**WORK INSTRUCTIONS:**
A - In the Sophie Madden profile, what was her first job after moving to Sydney at 17?
B - Please continue the Sophie Madden profile from the point where it stops.

**DOCUMENT SEGMENT:**
>>>>

Welcome to MediaScope's profile series where we regularly ask 'Women in Media' about their career and experiences in our industry. 

This time I'm pleased to present CEO of The Media Federation of Australia (MFA) - Sophie Madden.

Thanks to Sophie for getting involved.

Name:  Sophie Madden   
Company: The Media Federation of Australia
Role: CEO

Tell us about your industry background?Women in Media - Sophie Madden - Media Federation of Australia

I moved to Sydney when I was 17 and started as a ‘Typist’ (a job that no longer exists anymore!), at one of the first Independent Media Agencies - ‘Shipley, Webster, Farr and Partners’.  

More than 25 years on in the Media Industry, I’ve had the opportunity to work at Full service agencies, Independent Media Agencies and in Client roles at a local, regional and global level.   I joined the MFA as CEO in February of this year.

What is your role and what do you do?

I was thrilled to take on the first CEO role of the MFA, as I felt it gave me a real opportunity to play a significant role in shaping and influencing this Industry for the future. 

My role is to grow the value of our industry to our clients, our members and our partner media organisations through our core focus areas of People, Process and Performance.

<<<<

**RAW DATA:**
>>>>

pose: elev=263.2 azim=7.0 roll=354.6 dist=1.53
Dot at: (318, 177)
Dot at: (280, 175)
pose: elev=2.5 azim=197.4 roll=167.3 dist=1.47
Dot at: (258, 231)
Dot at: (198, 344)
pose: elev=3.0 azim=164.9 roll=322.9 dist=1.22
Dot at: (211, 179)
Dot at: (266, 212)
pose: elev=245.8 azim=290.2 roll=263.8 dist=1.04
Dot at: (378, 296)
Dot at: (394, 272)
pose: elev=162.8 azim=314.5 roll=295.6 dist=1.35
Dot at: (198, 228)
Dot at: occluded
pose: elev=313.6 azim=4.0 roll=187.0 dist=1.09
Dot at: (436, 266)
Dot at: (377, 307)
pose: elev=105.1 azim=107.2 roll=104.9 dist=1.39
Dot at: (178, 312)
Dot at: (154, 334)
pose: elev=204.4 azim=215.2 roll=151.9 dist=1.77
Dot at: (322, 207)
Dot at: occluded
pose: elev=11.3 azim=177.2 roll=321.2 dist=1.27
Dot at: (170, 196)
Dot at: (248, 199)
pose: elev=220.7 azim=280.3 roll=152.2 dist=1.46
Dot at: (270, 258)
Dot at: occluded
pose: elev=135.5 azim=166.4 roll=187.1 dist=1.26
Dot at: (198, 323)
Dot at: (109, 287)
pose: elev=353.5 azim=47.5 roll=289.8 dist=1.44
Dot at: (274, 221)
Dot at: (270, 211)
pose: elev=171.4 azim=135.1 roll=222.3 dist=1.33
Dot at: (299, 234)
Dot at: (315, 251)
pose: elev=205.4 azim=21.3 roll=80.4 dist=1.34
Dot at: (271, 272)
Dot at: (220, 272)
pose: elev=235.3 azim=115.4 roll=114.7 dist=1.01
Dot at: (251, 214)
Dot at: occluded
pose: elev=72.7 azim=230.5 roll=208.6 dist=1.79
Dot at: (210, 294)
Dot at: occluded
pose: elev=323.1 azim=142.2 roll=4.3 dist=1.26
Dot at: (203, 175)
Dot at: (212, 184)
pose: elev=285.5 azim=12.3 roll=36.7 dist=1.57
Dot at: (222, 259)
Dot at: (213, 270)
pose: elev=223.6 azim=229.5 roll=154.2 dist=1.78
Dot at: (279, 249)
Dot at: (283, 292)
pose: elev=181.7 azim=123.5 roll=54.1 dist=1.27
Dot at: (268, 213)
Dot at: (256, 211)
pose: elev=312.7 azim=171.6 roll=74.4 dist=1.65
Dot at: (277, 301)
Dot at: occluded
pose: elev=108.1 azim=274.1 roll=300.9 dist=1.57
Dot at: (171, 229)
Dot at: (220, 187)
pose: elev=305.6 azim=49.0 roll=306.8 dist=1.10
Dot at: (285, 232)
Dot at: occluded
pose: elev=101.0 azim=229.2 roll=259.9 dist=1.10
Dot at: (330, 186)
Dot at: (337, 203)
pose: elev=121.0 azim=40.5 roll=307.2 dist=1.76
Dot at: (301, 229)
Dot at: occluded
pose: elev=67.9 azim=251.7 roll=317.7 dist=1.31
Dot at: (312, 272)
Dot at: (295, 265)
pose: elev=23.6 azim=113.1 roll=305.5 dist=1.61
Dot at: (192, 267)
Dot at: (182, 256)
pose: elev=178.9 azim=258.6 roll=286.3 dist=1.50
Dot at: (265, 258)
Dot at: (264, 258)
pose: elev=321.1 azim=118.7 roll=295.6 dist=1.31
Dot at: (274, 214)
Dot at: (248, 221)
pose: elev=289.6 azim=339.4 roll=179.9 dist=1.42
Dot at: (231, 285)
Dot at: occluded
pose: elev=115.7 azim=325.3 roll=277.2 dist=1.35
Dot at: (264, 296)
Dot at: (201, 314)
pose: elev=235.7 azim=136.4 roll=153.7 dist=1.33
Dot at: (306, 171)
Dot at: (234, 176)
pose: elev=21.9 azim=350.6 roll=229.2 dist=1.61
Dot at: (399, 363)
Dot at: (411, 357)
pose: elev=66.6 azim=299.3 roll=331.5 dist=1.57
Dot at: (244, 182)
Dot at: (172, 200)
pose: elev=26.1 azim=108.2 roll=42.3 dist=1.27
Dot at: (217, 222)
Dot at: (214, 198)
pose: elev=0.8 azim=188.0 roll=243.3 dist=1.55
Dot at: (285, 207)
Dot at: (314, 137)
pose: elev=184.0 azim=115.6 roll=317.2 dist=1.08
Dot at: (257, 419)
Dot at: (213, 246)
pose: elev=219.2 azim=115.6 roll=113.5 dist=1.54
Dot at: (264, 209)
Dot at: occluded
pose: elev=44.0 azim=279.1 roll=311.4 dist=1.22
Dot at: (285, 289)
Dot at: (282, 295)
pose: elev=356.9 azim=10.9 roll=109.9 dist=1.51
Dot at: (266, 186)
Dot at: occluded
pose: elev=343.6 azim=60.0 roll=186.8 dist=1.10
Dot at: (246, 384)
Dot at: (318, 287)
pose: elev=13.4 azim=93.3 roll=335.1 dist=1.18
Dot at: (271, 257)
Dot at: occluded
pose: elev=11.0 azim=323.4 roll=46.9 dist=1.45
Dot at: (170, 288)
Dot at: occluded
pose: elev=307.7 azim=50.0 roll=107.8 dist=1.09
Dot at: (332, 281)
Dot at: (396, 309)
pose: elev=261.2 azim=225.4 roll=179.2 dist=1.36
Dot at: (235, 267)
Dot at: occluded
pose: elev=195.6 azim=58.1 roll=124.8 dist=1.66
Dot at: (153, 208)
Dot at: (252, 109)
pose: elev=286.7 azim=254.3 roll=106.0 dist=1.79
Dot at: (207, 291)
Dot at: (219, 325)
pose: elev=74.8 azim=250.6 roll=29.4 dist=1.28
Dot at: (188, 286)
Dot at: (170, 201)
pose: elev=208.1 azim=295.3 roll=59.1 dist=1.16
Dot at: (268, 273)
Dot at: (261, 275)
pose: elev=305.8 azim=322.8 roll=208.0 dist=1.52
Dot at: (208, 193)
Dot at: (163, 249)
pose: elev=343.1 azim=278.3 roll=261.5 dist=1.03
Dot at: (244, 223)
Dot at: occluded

<<<<

**OUTPUTS FOR THE TASKS:**
A - She worked as a typist at Shipley, Webster, Farr and Partners, one of the first independent media agencies.

B -
On a day to day basis, this involves things like running committees, being a spokesperson for the Industry, developing initiatives with our team and committees, working closely with the other Industry bodies and keeping everyone focussed on our core purpose and strategy.

What are your family circumstances and how do you manage your work/life balance?

I’m not sure I like the term work/life balance, because I find it hard to separate the two.   I’m married and have 3 busy kids aged 5, 11 and 15.  I’m really fortunate to have a great husband who manages everything at home.  There came a point a number of years ago where we made the decision that both of us working in high demand jobs, just wasn’t right for us.  So we gave up the nanny and the childcare and my husband quit his full time job and took over at home.

For me, I’ve learnt that flexibility is key and that what works for me and my husband, might not be the right solution for us tomorrow and is not the right solution for everyone. 

Please outline your views on the general media market & the position of women?

I’ve worked in this industry for over half my life and I love it.  It’s dynamic, exciting and full of really smart, passionate people.  Working outside of Agencies, has given me a broad perspective across other Industries and types of businesses.  I believe that I am lucky to be part of the media industry and working with so many great people.

There are a lot of amazing women working in this industry.  Sure I would like to see more in the top senior leadership roles, but I’m fairly confident that this will happen over time.  I don’t support employing people for genders sake only, as I would hate to have a role feeling that I wasn’t the best candidate for the job. 

I also believe that women’s choices are a factor in the number of women in senior leadership roles.  I have a lot of female friends who are more than capable of being senior leaders, but have chosen to take a different path because that was right for them.  You have to respect people’s choices.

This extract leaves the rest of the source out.